BEIRUT (Reuters) - The crisis sweeping Lebanon has taken a violent turn this week with three nights of skirmishes that have prompted warnings of bloodshed and revived memories of the 1975-90 civil war.
Trouble flared in several areas of Lebanon on Tuesday night, including the Beirut district of Ain el-Remmaneh, where the civil war began. The army deployed to prevent a confrontation between supporters of rival Christian and Shi’ite Muslim groups.
A senior Shi’ite cleric warned on Wednesday the street could spin out of control and push “our nation into a slide towards anarchy”. Sheikh Ali al-Khatib urged politicians to “remedy the situation and contain the deterioration”.
Lebanon has been sinking deeper into turmoil since protests erupted against its ruling elite on Oct. 17, fueled by anger at corruption that has led to the worst economic crisis in decades.
The economic crisis, which was long in the making, has now come to a head: dollars are scarce, the pegged Lebanese pound has slumped by more than 40%, and controls imposed by banks are preventing depositors from withdrawing their savings.
In parallel, a political crisis has left Lebanon without a government since Sunni Muslim politician Saad al-Hariri quit as prime minister on Oct. 29, bringing down a coalition that included the heavily armed, Iran-backed Shi’ite group Hezbollah.
Though violence has been rare since the protests began, this week’s incidents included assaults by supporters of Hezbollah and its Shi’ite ally Amal on demonstrators in Beirut and the city of Tyre, where a protest camp set was set on fire.
Tuesday’s incident in Beirut began when a three-year-old video showing men insulting Hezbollah leader Sayyed Hassan Nasrallah began to circulate on social media, according to a security source.
Believing the men in the video to be supporters of the Christian Lebanese Forces party from Ain el-Remmaneh, a group of from the neighboring Shi’ite district of Chiyah took to the streets. The army deployed as rocks began to fly.
With tension among party supporters running high, the security source warned that “playing with the street is very dangerous”. “All the while the political matters are not being resolved, the security pressures are getting more dangerous.”
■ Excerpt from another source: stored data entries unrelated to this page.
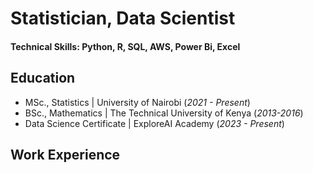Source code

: # Statistician, Data Scientist

#### Technical Skills: Python, R, SQL, AWS, Power Bi, Excel

## Education				       		
- MSc., Statistics	| University of Nairobi (_2021 - Present_)	 			        		
- BSc., Mathematics | The Technical University of Kenya (_2013-2016_)
- Data Science Certificate | ExploreAI Academy (_2023 - Present_)
## Work Experience
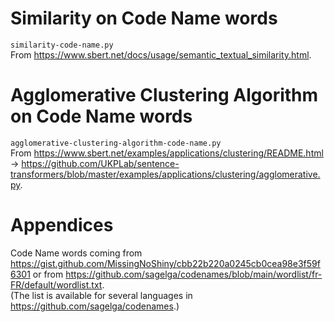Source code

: 
# Similarity on Code Name words
`similarity-code-name.py`  
From https://www.sbert.net/docs/usage/semantic_textual_similarity.html.

# Agglomerative Clustering Algorithm on Code Name words
`agglomerative-clustering-algorithm-code-name.py`  
From https://www.sbert.net/examples/applications/clustering/README.html → https://github.com/UKPLab/sentence-transformers/blob/master/examples/applications/clustering/agglomerative.py.

# Appendices
Code Name words coming from https://gist.github.com/MissingNoShiny/cbb22b220a0245cb0cea98e3f59f6301 or from https://github.com/sagelga/codenames/blob/main/wordlist/fr-FR/default/wordlist.txt.  
(The list is available for several languages in https://github.com/sagelga/codenames.)

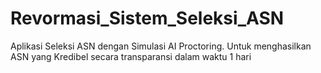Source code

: # Revormasi_Sistem_Seleksi_ASN
Aplikasi Seleksi ASN dengan Simulasi AI Proctoring. Untuk menghasilkan ASN yang Kredibel secara transparansi dalam waktu 1 hari
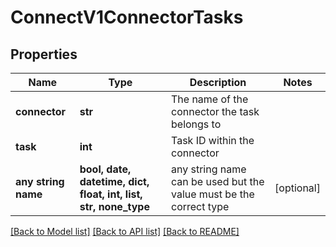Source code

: # ConnectV1ConnectorTasks


## Properties
Name | Type | Description | Notes
------------ | ------------- | ------------- | -------------
**connector** | **str** | The name of the connector the task belongs to | 
**task** | **int** | Task ID within the connector | 
**any string name** | **bool, date, datetime, dict, float, int, list, str, none_type** | any string name can be used but the value must be the correct type | [optional]

[[Back to Model list]](../README.md#documentation-for-models) [[Back to API list]](../README.md#documentation-for-api-endpoints) [[Back to README]](../README.md)


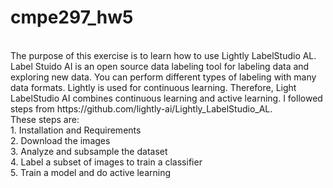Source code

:# cmpe297_hw5 </br>
</br>
The purpose of this exercise is to learn how to use Lightly LabelStudio AL. Label Stuido AI is an open source data labeling tool for labeling data and exploring new data. You can perform different types of labeling with many data formats. Lightly is used for continuous learning. Therefore, Light LabelStudio AI combines continuous learning and active learning. I followed steps from https://github.com/lightly-ai/Lightly_LabelStudio_AL. </br>
These steps are: </br>
1. Installation and Requirements </br>
  2. Download the images </br>
  3. Analyze and subsample the dataset </br>
  4. Label a subset of images to train a classifier </br>
  5. Train a model and do active learning
</br>
</br>

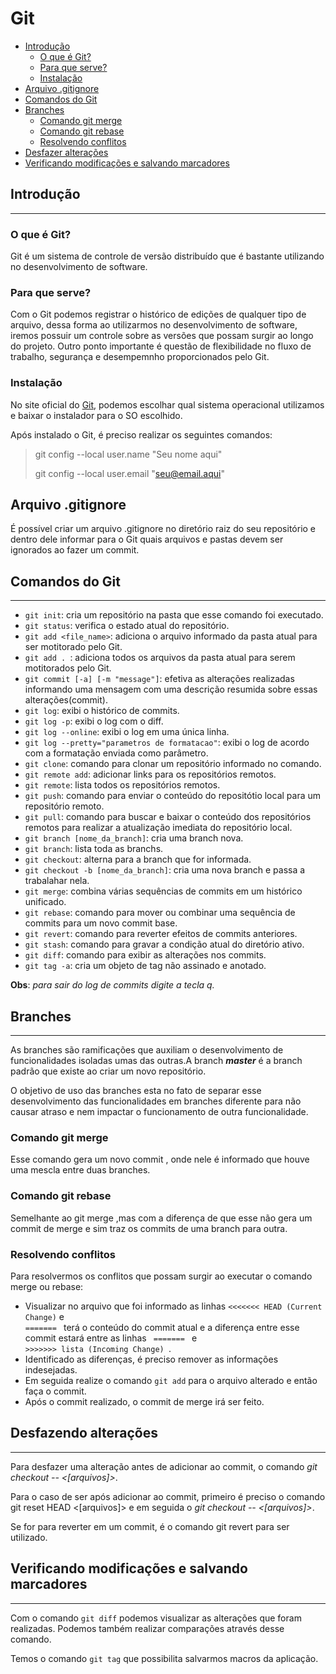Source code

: # Git

* [Introdução](#introdução)
    * [O que é Git?](#o-que-é-git)
    * [Para que serve?](#para-que-serve)
    * [Instalação](#instalação)
* [Arquivo .gitignore](#arquivo-gitignore)
* [Comandos do Git](#comandos-do-git)
* [Branches](#branches)
    * [Comando git merge](#comando-git-merge)
    * [Comando git rebase](#comando-git-rebase)
    * [Resolvendo conflitos](#resolvendo-conflitos)
* [Desfazer alterações](#desfazendo-alterações)
* [Verificando modificações e salvando marcadores](#verificando-modificações-e-salvando-marcadores)


## Introdução
---

### O que é Git?
Git é um sistema de controle de versão distribuído que é bastante utilizando no desenvolvimento de software.

### Para que serve?
Com o Git podemos registrar o histórico de edições de qualquer tipo de arquivo, dessa forma ao utilizarmos no desenvolvimento de software, iremos possuir um controle sobre as versões que possam surgir ao longo do projeto. Outro ponto importante é questão de flexibilidade no fluxo de trabalho, segurança e desempemnho proporcionados pelo Git.

### Instalação

No site oficial do [Git](https://git-scm.com/downloads), podemos escolhar qual sistema operacional utilizamos e baixar o instalador para o SO escolhido.

Após instalado o Git, é preciso realizar os seguintes comandos: 
> git config --local user.name "Seu nome aqui"
>
> git config --local user.email "seu@email.aqui"

## Arquivo .gitignore

É possível criar um arquivo .gitignore no diretório raiz do seu repositório e dentro dele informar para o Git quais arquivos e pastas devem ser ignorados ao fazer um commit. 

## Comandos do Git
---

* <code>git init</code>: cria um repositório na pasta que esse comando foi executado.
* <code>git status</code>: verifica o estado atual do repositório.
* <code>git add <file_name></code>: adiciona o arquivo informado da pasta atual para ser motitorado pelo Git.
* <code>git add . </code>: adiciona todos os arquivos da pasta atual para serem motitorados pelo Git.
* <code>git commit [-a] [-m "message"]</code>: efetiva as alterações realizadas informando uma mensagem com uma descrição resumida sobre essas alterações(commit).
* <code>git log</code>: exibi o histórico de commits.
* <code>git log -p</code>: exibi o log com o diff.
* <code>git log --online</code>: exibi o log em uma única linha.
* <code>git log --pretty="parametros de formatacao"</code>: exibi o log de acordo com a formatação enviada como parâmetro.
* <code>git clone</code>: comando para clonar um repositório informado no comando.
* <code>git remote add</code>: adicionar links para os repositórios remotos.
* <code>git remote</code>: lista todos os repositórios remotos.
* <code>git push</code>: comando para enviar o conteúdo do repositótio local para um repositório remoto.
* <code>git pull</code>: comando para buscar e baixar o conteúdo dos repositórios remotos para realizar a atualização imediata do repositório local.
* <code>git branch [nome_da_branch]</code>: cria uma branch nova.
* <code>git branch</code>: lista toda as branchs.
* <code>git checkout</code>: alterna para a branch que for informada.
* <code>git checkout -b [nome_da_branch]</code>: cria uma nova branch e passa a trabalahar nela.
* <code>git merge</code>: combina várias sequências de commits em um histórico unificado.
* <code>git rebase</code>: comando para mover ou combinar uma sequência de commits para um novo commit base.
* <code>git revert</code>: comando para reverter efeitos de commits anteriores.
* <code>git stash</code>: comando para gravar a condição atual do diretório ativo.
* <code>git diff</code>: comando para exibir as alterações nos commits.
* <code>git tag -a</code>: cria um objeto de tag não assinado e anotado.

**Obs**: *para sair do log de commits digite a tecla q.*

## Branches
---

As branches são ramificações que auxiliam o desenvolvimento de funcionalidades isoladas umas das outras.A branch ***master*** é a branch padrão que existe ao criar um novo repositório.

O objetivo de uso das branches esta no fato de separar esse desenvolvimento das funcionalidades em branches diferente para não causar atraso e nem impactar o funcionamento de outra funcionalidade.

### Comando git merge

Esse comando gera um novo commit , onde nele é informado  que houve uma mescla entre duas branches.

### Comando git rebase

Semelhante ao git merge ,mas com a diferença de que esse não gera um commit de merge e sim traz os commits de uma branch para outra.

### Resolvendo conflitos

Para resolvermos os conflitos que possam surgir ao executar o comando merge ou rebase:

* Visualizar no arquivo que foi informado as linhas <code><<<<<<< HEAD (Current Change)</code> e <code> ======= </code> terá o conteúdo do commit atual e a diferença entre esse commit estará  entre as linhas <code> ======= </code> e <code> >>>>>>> lista (Incoming Change) </code>.
* Identificado as diferenças, é preciso remover as informações indesejadas.
* Em seguida realize o comando <code>git add</code> para o arquivo alterado e então faça o commit.
* Após o commit realizado, o commit de merge irá ser feito.

## Desfazendo alterações
---

Para desfazer uma alteração antes de adicionar ao commit, o comando *git checkout -- <[arquivos]>*.

Para o caso de ser após  adicionar ao commit, primeiro é preciso o comando git reset HEAD <[arquivos]> e em seguida o *git checkout -- <[arquivos]>*.

Se for para reverter em um commit, é o comando git revert para ser utilizado.

## Verificando modificações e salvando marcadores
---

Com o comando <code>git diff</code> podemos visualizar as alterações que foram realizadas. Podemos também realizar comparações através desse comando.

Temos o comando <code>git tag</code> que possibilita salvarmos macros da aplicação.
Ali, the owner of a cafe on a road between Chiyah and Ain el-Remmeneh, said the situation had been “unbelievably tense”.
“The situation in the country is not okay and things like this should not be allowed to happen, because our country cannot bear it. As a Shi’ite, I cannot accept that the Shi’ite side does this to the Christian side, and I cannot accept the Christian side does this to the Shi’ite side.”
The area was a front line of the civil war which began as a conflict between Lebanese Christian groups on the one hand and Palestinian, Lebanese leftist and Sunni Muslim groups on the other, and fractured Lebanon into sectarian enclaves.
Jamileh al Jaroush, in her 50s, who lives on the street dividing Chiyah from Ain el-Remmaneh, said she had been praying for God to calm the situation. “Those who did not witness the previous civil war don’t know the meaning of war ... it is impossible to repeat it.”
There was also trouble in the Christian town of Bikfaya when supporters of President Michel Aoun, a Maronite Christian and Hezbollah ally, tried to drive a convoy through the area, a political bastion of the Kataeb party which opposes Hezbollah.
As people sought to block the road to prevent the Aoun supporters from passing, the army tried to open it, the security source said. A few people were lightly injured in clashes with sticks and stones.
There were also disturbances in the mainly Sunni Muslim city of Tripoli, where an office belonging to the political party founded by Aoun was attacked, along with a bank ATM. A hand grenade was thrown but did not explode, the source said.
The incidents have taken the crisis into a more dangerous phase, said Nabil Boumonsef, a columnist at an-Nahar newspaper. While the number of casualties had so far been limited, the violence would become harder to contain.
“If there is not a quick, political containment of the crisis, we are facing the danger of armed clashes,” he said.
He noted that while only Hezbollah has heavy weaponry, light arms are widely dispersed throughout Lebanon. “When you find problems of this type, you will find that weapons will spread in five seconds into the hands of everyone,” he said.